Il quarantaseienne liberista, figlio dell’ex presidente Luis Lacalle Herrera, ha, però, già ottenuto la convergenza del candidato del Partido Colorado (Partito Colorato, PC) Ernesto Talvi, fermatosi in terza posizione con il 12,3% dei consensi, pari a poco meno di trecentomila voti, più di quelli che distanziano Lacalle Pou da Martínez. Altro apparentamento, in vista del secondo turno, potrebbe essere quello con Guido Manini Ríos di Cabildo Abierto (Capitolo Aperto, CA) sostenuto dal 10,9% dei votanti. In questo caso sarà necessaria una dichiarazione di apertura ad un governo multipartitico, come espressamente richiesto dall’ex capo di Stato maggiore dell’esercito.
In ogni caso tra un mese sarà più facile pescare nell’elettorato di chi è rimasto fuori dal ballottaggio per il candidato del PN che per quello dell’esecutivo uscente.
Contemporaneamente al voto per decidere chi si insedierà dal 1° marzo 2020 alla presidenza della Repubblica, i cittadini uruguaiani hanno bocciato con il 58,5% un referendum che, qualora fosse stato approvato, avrebbe comportato la militarizzazione della Guardia Nazionale.
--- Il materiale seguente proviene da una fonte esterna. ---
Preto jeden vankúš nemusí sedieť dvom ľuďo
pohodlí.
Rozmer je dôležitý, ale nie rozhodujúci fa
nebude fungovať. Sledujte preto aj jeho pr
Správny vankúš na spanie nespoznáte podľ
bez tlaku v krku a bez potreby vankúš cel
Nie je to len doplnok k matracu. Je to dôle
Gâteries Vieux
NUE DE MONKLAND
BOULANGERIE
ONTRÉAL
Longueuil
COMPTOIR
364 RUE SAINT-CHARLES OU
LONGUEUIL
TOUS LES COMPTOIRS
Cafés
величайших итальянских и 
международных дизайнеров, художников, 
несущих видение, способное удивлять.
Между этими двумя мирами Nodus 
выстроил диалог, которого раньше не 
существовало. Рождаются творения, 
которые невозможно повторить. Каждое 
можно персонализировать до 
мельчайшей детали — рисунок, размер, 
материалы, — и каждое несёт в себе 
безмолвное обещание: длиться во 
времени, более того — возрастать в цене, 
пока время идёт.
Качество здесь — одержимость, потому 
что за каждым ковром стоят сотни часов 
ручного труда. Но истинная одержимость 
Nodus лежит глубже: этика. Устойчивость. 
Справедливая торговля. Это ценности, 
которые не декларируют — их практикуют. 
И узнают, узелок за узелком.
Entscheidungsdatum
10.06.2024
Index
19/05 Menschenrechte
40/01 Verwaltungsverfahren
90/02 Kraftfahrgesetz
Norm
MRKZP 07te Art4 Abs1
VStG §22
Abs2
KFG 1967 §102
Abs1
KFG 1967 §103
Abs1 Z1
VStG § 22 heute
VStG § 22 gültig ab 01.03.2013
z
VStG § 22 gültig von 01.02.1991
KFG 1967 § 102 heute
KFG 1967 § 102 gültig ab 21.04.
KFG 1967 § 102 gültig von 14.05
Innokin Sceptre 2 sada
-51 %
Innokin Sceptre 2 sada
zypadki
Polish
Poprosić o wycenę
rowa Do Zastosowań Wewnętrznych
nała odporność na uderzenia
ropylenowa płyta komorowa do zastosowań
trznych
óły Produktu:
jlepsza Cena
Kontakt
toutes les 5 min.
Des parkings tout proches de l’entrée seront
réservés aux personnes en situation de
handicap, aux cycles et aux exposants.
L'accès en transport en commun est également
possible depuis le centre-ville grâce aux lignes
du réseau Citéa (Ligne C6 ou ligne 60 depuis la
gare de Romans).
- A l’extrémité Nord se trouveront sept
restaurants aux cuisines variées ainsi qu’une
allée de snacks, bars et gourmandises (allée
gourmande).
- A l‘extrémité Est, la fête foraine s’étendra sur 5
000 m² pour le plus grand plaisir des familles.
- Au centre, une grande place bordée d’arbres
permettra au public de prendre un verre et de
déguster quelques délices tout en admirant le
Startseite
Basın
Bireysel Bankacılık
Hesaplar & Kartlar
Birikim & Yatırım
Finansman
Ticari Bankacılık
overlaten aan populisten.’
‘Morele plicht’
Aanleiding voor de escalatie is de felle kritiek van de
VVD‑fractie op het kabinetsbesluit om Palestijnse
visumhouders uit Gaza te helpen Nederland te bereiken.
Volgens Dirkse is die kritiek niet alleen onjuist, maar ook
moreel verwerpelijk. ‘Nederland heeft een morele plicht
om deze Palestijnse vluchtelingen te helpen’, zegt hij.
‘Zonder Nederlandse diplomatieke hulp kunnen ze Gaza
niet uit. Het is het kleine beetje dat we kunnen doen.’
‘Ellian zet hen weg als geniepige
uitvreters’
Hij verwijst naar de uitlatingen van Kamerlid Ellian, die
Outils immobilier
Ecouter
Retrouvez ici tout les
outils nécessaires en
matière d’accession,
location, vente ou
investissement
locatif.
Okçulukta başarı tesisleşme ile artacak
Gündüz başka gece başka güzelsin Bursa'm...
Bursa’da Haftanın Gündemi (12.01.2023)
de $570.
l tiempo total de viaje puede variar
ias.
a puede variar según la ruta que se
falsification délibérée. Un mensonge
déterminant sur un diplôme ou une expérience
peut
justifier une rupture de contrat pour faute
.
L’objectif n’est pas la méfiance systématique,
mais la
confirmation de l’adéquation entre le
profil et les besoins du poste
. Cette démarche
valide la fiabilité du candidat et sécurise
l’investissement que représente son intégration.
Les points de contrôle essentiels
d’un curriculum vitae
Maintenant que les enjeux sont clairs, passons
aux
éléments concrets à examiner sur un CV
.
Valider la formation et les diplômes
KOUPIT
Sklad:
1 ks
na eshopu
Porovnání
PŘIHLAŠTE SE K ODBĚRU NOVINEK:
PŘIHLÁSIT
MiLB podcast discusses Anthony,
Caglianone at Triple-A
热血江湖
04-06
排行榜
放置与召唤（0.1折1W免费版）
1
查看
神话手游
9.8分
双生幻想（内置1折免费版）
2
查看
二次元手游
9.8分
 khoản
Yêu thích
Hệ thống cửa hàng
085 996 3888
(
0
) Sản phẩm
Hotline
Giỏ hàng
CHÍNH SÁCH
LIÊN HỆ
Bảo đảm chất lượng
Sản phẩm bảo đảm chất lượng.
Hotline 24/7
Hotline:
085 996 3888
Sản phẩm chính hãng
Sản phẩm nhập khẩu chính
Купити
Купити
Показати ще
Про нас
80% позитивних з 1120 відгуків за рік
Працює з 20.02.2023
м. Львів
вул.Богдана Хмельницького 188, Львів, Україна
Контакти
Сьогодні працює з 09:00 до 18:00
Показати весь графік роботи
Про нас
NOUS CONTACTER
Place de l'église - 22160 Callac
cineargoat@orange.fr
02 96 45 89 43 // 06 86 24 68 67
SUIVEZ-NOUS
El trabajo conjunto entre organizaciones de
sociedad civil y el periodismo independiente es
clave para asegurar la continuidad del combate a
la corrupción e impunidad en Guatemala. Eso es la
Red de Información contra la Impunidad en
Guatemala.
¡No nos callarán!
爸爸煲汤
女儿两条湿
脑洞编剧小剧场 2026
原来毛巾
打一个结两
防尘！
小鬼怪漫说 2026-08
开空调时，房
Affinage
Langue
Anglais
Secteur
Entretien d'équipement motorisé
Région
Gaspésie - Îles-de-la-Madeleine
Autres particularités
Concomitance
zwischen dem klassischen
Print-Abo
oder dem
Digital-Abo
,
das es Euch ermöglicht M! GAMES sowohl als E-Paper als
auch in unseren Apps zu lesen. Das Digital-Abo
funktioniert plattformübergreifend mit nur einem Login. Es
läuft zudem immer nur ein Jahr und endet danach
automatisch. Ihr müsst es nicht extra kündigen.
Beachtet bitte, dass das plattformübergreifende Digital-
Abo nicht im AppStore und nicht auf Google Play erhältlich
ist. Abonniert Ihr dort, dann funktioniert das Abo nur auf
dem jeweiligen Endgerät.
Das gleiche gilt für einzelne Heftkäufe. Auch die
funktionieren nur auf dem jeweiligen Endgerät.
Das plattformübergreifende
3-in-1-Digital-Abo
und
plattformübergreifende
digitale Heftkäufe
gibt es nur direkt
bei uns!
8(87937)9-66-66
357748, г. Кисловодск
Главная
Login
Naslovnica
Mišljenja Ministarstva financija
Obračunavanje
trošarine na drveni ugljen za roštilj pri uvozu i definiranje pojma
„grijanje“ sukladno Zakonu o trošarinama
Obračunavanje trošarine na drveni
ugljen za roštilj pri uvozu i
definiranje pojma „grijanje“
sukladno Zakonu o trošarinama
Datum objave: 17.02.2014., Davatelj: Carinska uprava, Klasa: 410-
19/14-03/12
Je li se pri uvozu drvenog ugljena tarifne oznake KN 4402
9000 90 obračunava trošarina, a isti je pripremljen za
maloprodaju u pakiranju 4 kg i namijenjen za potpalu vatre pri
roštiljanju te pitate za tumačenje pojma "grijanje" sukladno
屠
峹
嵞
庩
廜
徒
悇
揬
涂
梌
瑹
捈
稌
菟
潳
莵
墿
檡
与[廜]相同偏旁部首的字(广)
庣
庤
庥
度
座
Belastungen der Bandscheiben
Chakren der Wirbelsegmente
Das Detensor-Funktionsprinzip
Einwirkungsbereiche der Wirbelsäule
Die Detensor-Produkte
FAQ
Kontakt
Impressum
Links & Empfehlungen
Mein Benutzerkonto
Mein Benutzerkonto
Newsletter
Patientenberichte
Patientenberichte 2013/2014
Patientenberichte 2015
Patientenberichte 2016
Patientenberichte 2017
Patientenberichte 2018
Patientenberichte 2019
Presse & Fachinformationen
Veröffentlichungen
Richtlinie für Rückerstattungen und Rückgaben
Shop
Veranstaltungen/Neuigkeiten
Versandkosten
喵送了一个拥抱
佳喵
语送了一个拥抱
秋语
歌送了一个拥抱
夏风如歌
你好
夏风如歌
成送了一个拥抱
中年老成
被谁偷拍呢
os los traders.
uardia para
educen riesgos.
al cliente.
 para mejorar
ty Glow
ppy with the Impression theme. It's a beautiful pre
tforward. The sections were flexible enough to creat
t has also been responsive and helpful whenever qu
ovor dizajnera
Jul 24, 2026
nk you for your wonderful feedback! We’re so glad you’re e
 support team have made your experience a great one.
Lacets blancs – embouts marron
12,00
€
Il voto per i due rami del Parlamento ha sottratto al FA la maggioranza assoluta dei seggi consegnandogli solo quella relativa, senza tuttavia metterlo al riparo da un esecutivo formato da PN, PC e CA. Al partito progressista andranno 41 o 42 seggi alla Camera sui 99 totali, al PN 30, al PC tra i 12 e i 13 e al nuovo partito di destra 11. La somma di questi tre movimenti è superiore ai cinquanta necessari per la maggioranza assoluta e lo stesso potrebbe verificarsi al Senato dove il Frente avrà tra i 13 e i 14 seggi. In questo caso il partito di Lacalle Pou dovrebbe averne 9 o 10 seguito dai 4 della formazione di Talvi e i 3 di quella di Manini Ríos. Alla Camera, inoltre, avranno un proprio eletto anche il Partito Indipendente, il Partito Verde Animalista e il Partito Ecologista Radicale Intransigente ma non Unità Popolare del deputato uscente Gonzalo Abella.